Determine if file has changed values that should be updated.

Source code in src/apps/files/serializers/legacy_files_serializer.py
def is_file_changed(self, old_values: dict, new_values: dict):
    """Determine if file has changed values that should be updated."""
    for field in self.diff_fields:
        old_value = old_values.get(field)
        new_value = new_values.get(field)
        if old_value != new_value:
            if field == "removed" and old_value and new_value:
                continue  # Ignore exact removal dates if both are removed
            if field in self.date_diff_fields and old_value and new_value:
                if old_value == parse_datetime(new_value):
                    continue
            return True
    return False

migrate_files(files, batch_callback=FileMigrationCounts) #

Create or update list of legacy file dicts.

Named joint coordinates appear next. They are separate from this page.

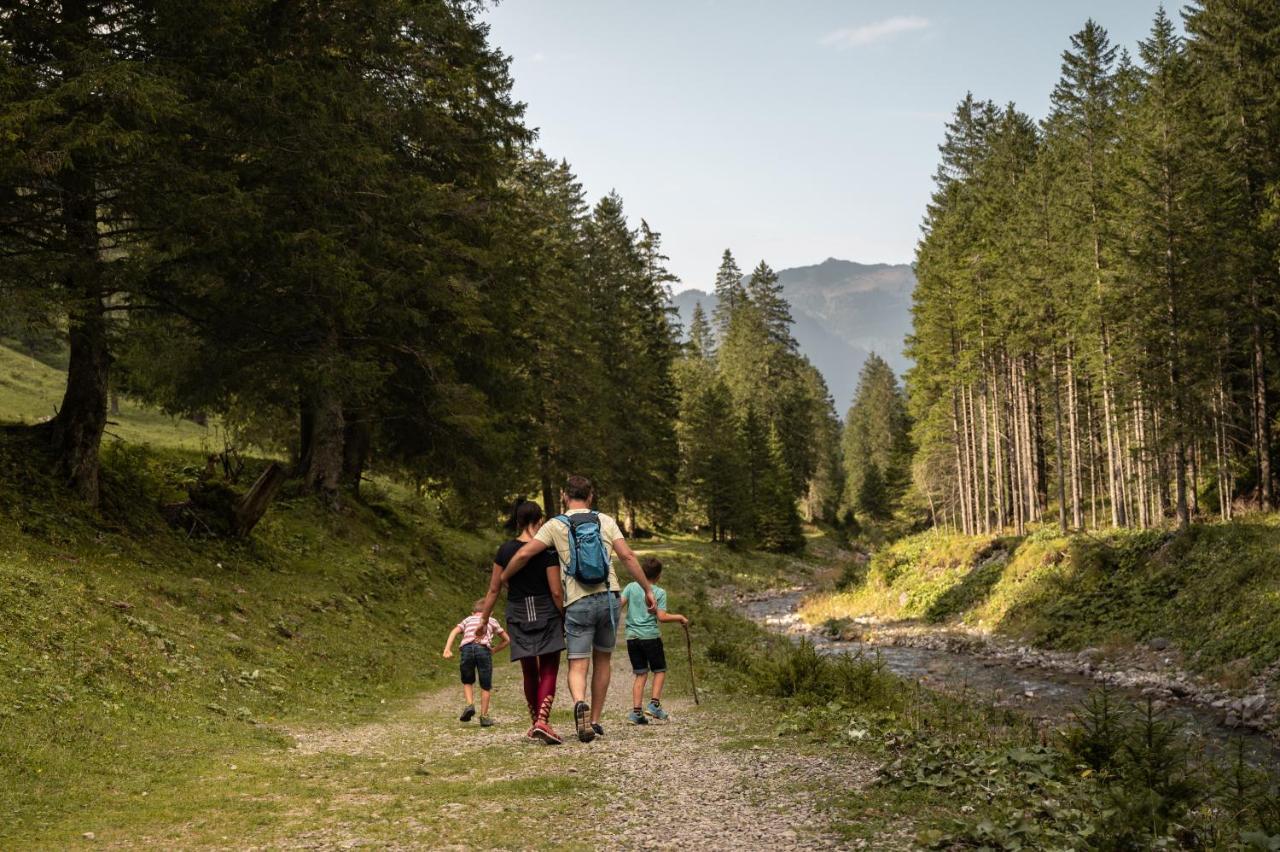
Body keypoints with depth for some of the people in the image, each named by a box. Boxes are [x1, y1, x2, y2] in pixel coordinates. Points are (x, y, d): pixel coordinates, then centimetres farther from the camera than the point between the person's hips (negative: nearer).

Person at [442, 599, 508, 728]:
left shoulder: (467, 619, 30)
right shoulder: (492, 621, 30)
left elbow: (454, 631, 11)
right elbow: (507, 640, 31)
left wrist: (447, 649, 1)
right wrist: (494, 650, 41)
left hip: (467, 648, 1)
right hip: (484, 649, -1)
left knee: (467, 681, 22)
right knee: (486, 686, 12)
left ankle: (470, 704, 1)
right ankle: (484, 716, 11)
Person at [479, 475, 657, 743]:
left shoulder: (556, 526, -1)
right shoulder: (605, 521, 5)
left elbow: (524, 555, -8)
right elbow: (628, 556, -3)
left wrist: (501, 581, 6)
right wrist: (647, 590, 2)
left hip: (578, 603, -2)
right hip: (608, 598, 2)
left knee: (577, 666, -1)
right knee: (602, 661, 17)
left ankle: (580, 704, -31)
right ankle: (595, 720, 21)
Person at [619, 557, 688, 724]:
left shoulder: (631, 587, 5)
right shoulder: (660, 592, -3)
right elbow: (662, 617, -11)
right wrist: (679, 617, 3)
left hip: (632, 636, 4)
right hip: (651, 636, -4)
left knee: (640, 674, 9)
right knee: (659, 670, 12)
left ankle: (636, 711, 2)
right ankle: (654, 704, -3)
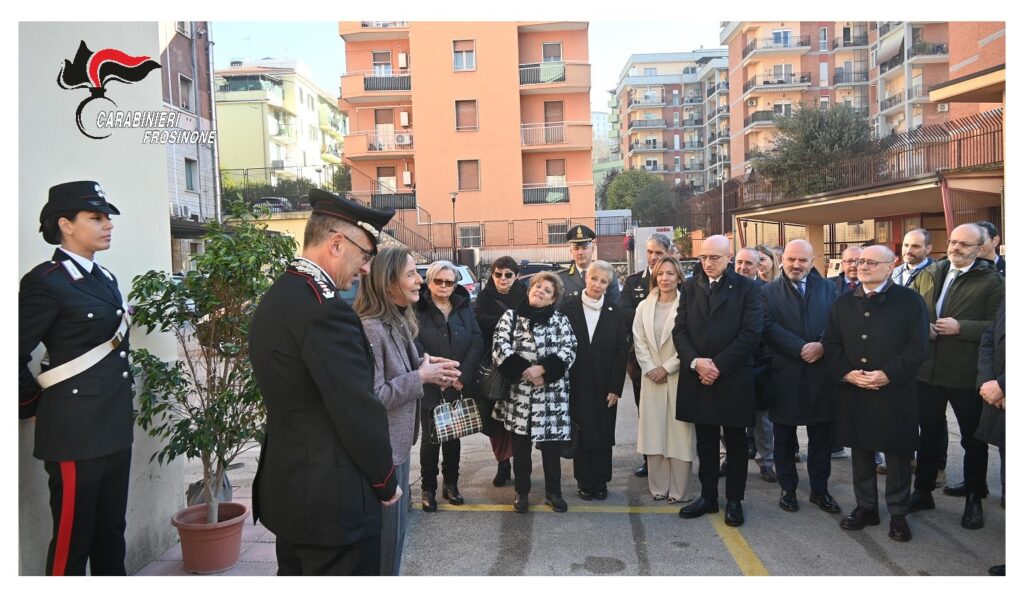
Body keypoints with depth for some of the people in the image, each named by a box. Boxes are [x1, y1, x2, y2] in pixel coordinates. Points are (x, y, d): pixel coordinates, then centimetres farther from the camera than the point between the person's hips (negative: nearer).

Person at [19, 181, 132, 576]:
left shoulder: (104, 278, 13)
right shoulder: (45, 281, -13)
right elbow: (17, 355, -15)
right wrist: (34, 406, -3)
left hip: (113, 427, 8)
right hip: (76, 432, -8)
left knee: (111, 533, 17)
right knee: (72, 540, 4)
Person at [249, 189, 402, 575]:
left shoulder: (274, 298, 7)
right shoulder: (325, 310, -23)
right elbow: (359, 412, -21)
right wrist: (385, 482, -6)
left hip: (286, 489, 10)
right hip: (333, 498, -10)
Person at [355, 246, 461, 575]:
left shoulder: (398, 322, 8)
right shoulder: (370, 328, -23)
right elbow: (372, 397, -26)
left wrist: (429, 369, -1)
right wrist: (421, 377, -19)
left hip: (397, 443, 10)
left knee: (396, 525, 21)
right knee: (386, 531, 5)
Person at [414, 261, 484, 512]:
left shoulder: (464, 309, 8)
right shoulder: (418, 310, -4)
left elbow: (477, 343, 0)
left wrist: (462, 376, -10)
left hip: (460, 386, 3)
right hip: (430, 387, -3)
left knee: (454, 437, 12)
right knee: (430, 438, 1)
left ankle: (451, 484, 26)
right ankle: (428, 489, 15)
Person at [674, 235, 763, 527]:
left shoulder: (747, 288, -3)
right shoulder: (690, 287, 8)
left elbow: (751, 333, -11)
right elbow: (680, 330, 3)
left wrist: (718, 365, -15)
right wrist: (695, 362, -13)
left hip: (734, 378, -3)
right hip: (698, 377, 3)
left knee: (736, 442, 9)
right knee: (705, 442, 12)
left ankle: (734, 500, 21)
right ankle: (708, 496, 24)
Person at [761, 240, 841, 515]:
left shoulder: (828, 288, 9)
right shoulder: (769, 292, 2)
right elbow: (769, 328, -11)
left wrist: (821, 345, -18)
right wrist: (802, 348, -18)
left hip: (822, 374, 2)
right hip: (785, 376, -1)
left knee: (821, 437, 10)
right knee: (784, 438, 9)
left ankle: (820, 489, 25)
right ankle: (787, 488, 24)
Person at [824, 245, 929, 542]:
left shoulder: (910, 301, -3)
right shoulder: (843, 302, 9)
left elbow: (917, 347, -8)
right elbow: (831, 343, 6)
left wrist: (887, 374, -18)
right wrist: (847, 373, -9)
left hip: (895, 393, -3)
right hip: (853, 393, 4)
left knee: (897, 453, 6)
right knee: (860, 450, 13)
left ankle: (898, 513, 21)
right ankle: (865, 507, 27)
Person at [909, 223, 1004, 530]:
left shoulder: (991, 280, -8)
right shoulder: (931, 272, 6)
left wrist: (959, 327, -23)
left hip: (967, 375, -4)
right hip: (929, 369, 4)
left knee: (973, 439, 11)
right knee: (929, 433, 17)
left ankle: (974, 499, 26)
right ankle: (923, 491, 31)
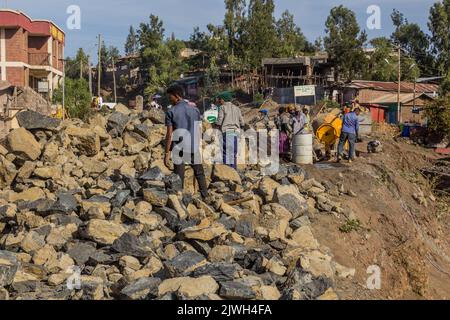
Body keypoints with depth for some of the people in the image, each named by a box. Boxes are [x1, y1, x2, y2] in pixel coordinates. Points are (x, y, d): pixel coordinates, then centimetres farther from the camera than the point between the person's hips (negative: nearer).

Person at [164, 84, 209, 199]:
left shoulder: (171, 112, -7)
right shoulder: (195, 110, 3)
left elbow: (169, 134, -9)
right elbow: (199, 131, 5)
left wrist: (167, 153, -6)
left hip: (179, 149, -3)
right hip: (194, 147, 3)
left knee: (179, 177, 4)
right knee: (199, 174, 16)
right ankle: (205, 196, 16)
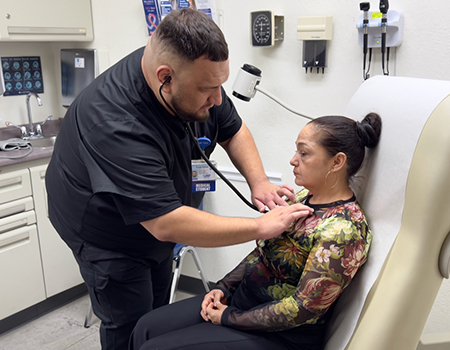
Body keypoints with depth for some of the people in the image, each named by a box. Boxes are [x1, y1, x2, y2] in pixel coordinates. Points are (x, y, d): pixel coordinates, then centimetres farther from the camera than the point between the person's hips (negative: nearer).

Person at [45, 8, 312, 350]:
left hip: (157, 223, 7)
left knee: (159, 310, 21)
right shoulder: (116, 125, -41)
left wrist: (258, 181, -20)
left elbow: (232, 129, -2)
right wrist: (263, 226, -38)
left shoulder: (196, 76, -18)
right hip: (108, 236, -7)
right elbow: (167, 224, -42)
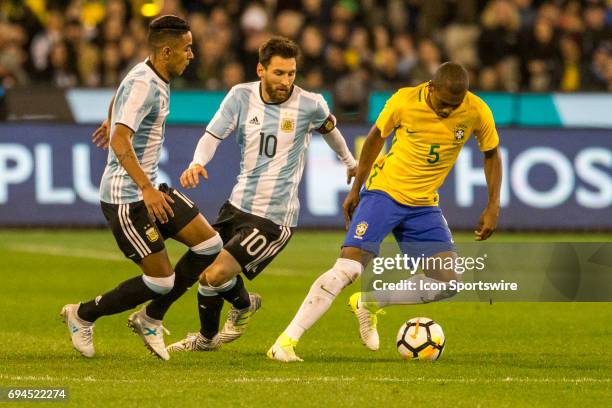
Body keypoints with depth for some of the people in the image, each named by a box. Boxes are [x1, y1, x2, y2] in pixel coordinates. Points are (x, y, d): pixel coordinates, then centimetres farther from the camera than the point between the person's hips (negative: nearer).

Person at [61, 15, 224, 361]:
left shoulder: (156, 79, 9)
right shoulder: (143, 85, -21)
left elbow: (120, 95, 32)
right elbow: (120, 141, -32)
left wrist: (110, 122, 51)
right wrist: (147, 189, -40)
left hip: (151, 189, 10)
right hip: (126, 197, -10)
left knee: (210, 245, 2)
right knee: (161, 281, -7)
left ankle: (150, 319, 15)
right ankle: (83, 316, 13)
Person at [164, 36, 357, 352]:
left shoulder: (309, 105, -11)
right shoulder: (241, 96, -4)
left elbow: (329, 127, 10)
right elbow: (213, 135, -8)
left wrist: (350, 162, 29)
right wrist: (197, 163, -30)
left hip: (274, 218, -5)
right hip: (238, 205, 5)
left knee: (215, 276, -15)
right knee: (202, 269, 14)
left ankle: (243, 305, 19)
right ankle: (205, 338, 39)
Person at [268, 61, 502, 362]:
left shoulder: (476, 112, -11)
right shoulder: (404, 101, -16)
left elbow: (491, 154, 6)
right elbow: (376, 137, 2)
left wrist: (493, 207, -2)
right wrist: (355, 190, 8)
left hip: (424, 205, 4)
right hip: (384, 192, -4)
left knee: (447, 282, -9)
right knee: (347, 269, -18)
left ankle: (369, 303, 13)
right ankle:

Source code in src/apps/files/serializers/legacy_files_serializer.py
def migrate_files(
    self,
    files: List[dict],
    batch_callback: Optional[Callable[[FileMigrationCounts], None]] = FileMigrationCounts,
) -> FileMigrationCounts:
    """Create or update list of legacy file dicts."""
    total_counts = FileMigrationCounts()

    if not files:
        return total_counts

    for file_batch in batched(files, 10000):
        legacy_v3_values = {  # Mapping of {legacy_id: v3 dict} for v2 files
            file["legacy_id"]: file for file in file_batch
        }
        create, update = self.determine_file_operations(legacy_v3_values)
        File.all_objects.bulk_create(
            [*create, *update],
            batch_size=2000,
            update_conflicts=True,
            unique_fields=["legacy_id"],
            update_fields=self.update_fields,
        )

        if batch_callback:
            batch_callback(
                FileMigrationCounts(
                    created=len(create),
                    updated=len(update),
                    unchanged=len(file_batch) - len(create) - len(update),
                )
            )
        total_counts.created += len(create)
        total_counts.updated += len(update)
        total_counts.unchanged += len(file_batch) - len(create) - len(update)
    return total_counts